EPSRC Reference: EP/K009494/1
Title: Fully-Integrated Continuous Flow Processes for Access to Forbidden Chemistries, New Reactivities and Sequential Complexity Generation
Principal Investigator: Ley, Professor S
Other Investigators:
Researcher Co-Investigators:
Project Partners:
Department: Chemistry
Organisation: University of Cambridge
Scheme: Standard Research
Starts: 01 January 2013 Ends: 31 December 2017 Value (£): 2,559,199
EPSRC Research Topic Classifications:
Chemical Synthetic Methodology Physical Organic Chemistry
EPSRC Industrial Sector Classifications:
Chemicals Pharmaceuticals and Biotechnology
Related Grants:
Panel History:
Panel DatePanel NameOutcome
26 Sep 2012 EPSRC Physical Sciences Chemistry - September 2012 Announced
Summary on Grant Application Form
Sustainability and greatly improved chemical processes are driving the pace of change in chemical synthesis. As a community, we need to discover new reactions and new types of chemical reactivity that are cleaner and deliver new materials with desired functions. Furthermore, we need to substantially enhance the tools of the synthesis processes we use and move towards an integrated machine-assisted approach that will allow us to capture the most useful and emerging hardware devices and software developments. This required a radical change in our approach to molecule synthesis.
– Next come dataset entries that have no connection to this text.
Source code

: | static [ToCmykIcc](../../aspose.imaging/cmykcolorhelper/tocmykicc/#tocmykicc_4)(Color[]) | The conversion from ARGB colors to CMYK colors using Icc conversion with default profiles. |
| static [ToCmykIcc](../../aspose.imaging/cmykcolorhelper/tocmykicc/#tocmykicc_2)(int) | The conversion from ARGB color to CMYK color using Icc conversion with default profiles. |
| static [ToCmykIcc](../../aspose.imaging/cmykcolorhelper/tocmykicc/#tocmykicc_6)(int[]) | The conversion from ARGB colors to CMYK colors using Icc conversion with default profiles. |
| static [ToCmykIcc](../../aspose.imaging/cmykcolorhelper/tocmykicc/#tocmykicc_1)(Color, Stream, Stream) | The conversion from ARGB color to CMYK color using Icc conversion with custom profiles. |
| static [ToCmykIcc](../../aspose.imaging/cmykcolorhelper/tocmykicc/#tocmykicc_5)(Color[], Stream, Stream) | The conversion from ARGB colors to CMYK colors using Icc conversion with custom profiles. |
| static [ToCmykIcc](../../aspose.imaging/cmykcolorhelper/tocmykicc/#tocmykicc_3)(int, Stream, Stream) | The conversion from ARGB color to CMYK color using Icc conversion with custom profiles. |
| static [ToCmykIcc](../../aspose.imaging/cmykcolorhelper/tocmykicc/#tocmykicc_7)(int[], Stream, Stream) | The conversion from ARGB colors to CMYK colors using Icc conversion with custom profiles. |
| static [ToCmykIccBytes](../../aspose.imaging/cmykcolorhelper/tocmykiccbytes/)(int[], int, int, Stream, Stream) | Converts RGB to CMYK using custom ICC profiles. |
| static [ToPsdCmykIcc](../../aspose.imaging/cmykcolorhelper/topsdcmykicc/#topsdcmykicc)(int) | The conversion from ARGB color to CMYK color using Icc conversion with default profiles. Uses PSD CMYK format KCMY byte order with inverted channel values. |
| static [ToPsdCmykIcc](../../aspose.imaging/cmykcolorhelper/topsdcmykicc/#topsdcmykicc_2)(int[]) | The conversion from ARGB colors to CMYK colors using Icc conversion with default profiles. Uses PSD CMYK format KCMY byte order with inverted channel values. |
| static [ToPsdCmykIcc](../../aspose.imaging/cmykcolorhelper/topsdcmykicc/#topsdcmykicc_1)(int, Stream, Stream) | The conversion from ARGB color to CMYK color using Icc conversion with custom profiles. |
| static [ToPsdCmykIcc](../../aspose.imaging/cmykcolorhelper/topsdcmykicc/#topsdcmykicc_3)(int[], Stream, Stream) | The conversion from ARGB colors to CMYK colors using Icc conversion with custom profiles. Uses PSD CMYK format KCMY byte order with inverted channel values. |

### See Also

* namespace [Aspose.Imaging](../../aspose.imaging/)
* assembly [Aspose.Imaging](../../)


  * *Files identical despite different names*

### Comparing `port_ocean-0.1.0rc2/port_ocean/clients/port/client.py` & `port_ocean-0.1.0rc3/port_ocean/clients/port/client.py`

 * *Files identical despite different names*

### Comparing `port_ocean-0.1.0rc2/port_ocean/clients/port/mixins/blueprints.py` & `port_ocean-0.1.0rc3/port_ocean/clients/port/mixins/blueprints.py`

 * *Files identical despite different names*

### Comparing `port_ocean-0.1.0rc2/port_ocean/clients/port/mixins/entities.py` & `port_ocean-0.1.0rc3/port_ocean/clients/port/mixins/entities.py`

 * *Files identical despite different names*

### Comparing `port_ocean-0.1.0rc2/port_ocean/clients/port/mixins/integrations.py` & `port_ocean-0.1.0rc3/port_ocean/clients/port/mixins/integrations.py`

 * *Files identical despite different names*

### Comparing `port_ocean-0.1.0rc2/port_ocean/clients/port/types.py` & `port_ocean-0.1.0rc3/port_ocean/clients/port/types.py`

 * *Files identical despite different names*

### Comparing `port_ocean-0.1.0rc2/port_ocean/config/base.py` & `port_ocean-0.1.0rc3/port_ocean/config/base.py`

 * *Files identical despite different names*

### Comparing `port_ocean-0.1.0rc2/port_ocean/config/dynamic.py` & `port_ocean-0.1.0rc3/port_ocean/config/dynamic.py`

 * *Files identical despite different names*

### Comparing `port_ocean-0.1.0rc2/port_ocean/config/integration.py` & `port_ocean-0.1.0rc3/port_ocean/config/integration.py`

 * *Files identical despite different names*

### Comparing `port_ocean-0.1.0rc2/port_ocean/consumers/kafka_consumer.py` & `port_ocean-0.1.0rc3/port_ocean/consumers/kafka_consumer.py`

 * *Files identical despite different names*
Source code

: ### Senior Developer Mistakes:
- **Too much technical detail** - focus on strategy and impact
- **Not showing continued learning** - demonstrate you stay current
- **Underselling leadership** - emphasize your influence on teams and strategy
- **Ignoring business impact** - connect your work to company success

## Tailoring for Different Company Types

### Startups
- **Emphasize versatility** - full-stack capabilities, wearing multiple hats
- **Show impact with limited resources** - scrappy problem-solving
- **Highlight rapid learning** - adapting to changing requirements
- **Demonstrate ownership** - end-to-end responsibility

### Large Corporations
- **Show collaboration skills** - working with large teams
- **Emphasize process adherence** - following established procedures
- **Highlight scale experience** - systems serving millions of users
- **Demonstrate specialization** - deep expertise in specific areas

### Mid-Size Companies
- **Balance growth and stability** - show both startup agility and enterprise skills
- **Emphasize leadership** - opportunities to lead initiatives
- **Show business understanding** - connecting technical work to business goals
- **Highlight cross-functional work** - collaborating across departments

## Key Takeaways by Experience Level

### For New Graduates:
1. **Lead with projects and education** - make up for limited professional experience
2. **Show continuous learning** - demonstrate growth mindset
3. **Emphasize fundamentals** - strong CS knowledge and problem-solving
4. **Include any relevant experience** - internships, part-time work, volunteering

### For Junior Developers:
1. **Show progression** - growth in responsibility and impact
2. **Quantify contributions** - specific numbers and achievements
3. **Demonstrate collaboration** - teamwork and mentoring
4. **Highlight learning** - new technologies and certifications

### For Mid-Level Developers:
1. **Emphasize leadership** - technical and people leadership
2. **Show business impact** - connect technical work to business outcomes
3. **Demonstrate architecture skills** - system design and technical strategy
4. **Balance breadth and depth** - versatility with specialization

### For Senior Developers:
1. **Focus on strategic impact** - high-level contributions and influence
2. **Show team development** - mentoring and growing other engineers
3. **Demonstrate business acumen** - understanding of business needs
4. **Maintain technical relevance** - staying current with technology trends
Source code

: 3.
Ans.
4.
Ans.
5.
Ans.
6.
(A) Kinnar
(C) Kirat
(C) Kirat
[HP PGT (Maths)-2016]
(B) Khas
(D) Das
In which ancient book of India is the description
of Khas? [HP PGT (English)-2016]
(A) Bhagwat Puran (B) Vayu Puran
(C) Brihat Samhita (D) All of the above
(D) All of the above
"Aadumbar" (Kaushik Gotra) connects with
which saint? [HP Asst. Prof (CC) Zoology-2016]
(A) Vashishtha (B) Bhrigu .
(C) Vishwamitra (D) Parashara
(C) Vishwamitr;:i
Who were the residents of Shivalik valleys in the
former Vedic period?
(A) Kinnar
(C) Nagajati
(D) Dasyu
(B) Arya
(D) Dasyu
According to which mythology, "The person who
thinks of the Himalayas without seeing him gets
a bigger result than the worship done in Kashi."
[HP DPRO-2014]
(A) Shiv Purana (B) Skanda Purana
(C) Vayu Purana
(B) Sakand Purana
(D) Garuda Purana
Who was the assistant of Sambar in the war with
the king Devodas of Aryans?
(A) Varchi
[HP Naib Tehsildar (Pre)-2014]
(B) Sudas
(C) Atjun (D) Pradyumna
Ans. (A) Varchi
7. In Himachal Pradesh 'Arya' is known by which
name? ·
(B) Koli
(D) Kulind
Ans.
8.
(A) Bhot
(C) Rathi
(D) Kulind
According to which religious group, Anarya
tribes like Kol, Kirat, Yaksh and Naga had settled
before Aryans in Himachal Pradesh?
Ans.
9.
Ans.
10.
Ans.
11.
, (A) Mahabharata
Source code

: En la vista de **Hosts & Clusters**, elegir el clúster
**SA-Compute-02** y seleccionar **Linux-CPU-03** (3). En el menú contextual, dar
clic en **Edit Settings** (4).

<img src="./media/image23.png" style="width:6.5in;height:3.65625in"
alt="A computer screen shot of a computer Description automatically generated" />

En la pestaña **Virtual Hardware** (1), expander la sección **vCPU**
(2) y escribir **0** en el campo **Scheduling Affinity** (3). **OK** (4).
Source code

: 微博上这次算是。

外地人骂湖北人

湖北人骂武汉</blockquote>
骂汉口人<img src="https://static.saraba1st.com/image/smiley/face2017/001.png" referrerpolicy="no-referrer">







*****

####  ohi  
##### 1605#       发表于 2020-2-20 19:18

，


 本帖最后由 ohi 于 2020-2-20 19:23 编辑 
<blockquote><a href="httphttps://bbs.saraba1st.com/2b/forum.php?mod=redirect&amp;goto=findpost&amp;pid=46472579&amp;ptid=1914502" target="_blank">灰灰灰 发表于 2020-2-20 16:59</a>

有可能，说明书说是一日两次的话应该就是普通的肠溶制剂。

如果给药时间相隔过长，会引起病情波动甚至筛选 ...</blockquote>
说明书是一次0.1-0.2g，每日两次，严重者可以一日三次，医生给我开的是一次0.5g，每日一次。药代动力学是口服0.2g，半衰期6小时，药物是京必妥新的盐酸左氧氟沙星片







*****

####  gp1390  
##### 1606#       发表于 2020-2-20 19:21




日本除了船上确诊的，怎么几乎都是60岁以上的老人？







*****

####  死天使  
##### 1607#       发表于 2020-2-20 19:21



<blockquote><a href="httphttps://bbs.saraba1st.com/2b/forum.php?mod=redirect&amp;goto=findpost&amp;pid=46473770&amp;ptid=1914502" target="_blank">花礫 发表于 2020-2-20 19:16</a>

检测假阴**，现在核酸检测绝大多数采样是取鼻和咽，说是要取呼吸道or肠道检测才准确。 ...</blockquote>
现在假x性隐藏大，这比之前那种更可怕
By moving away from traditional batch mode operations for the synthesis of molecules to continuous flow processing many benefits can be gained and these lead to improved safety, lower solvent use and less waste. Our proposed research will demonstrate an approach that will address these needs directly as it focuses on advancing flow reactor technology and harnessing their unique features to solve contemporary chemistry problems. Using continuous flow reactor platforms we will make discoveries in new areas of chemistry following more sustainable and environmentally acceptable sequences leading to new products with wide ranging functional properties particularly useful for the healthcare marketplace. To do this we will also devise new machinery that will facilitate extended working regimes and will release talented individuals from routine scale-up and optimisation tasks. These concepts will lead to a cultural change in the current practice of molecular construction. In doing this, the work will have a long-term impact well beyond the initial research programme. The outcomes from this research should provide access to new types of material not possible from previous conventional approaches and could open up biomimetic pathways for further exploitation leading to new complexity generation methods.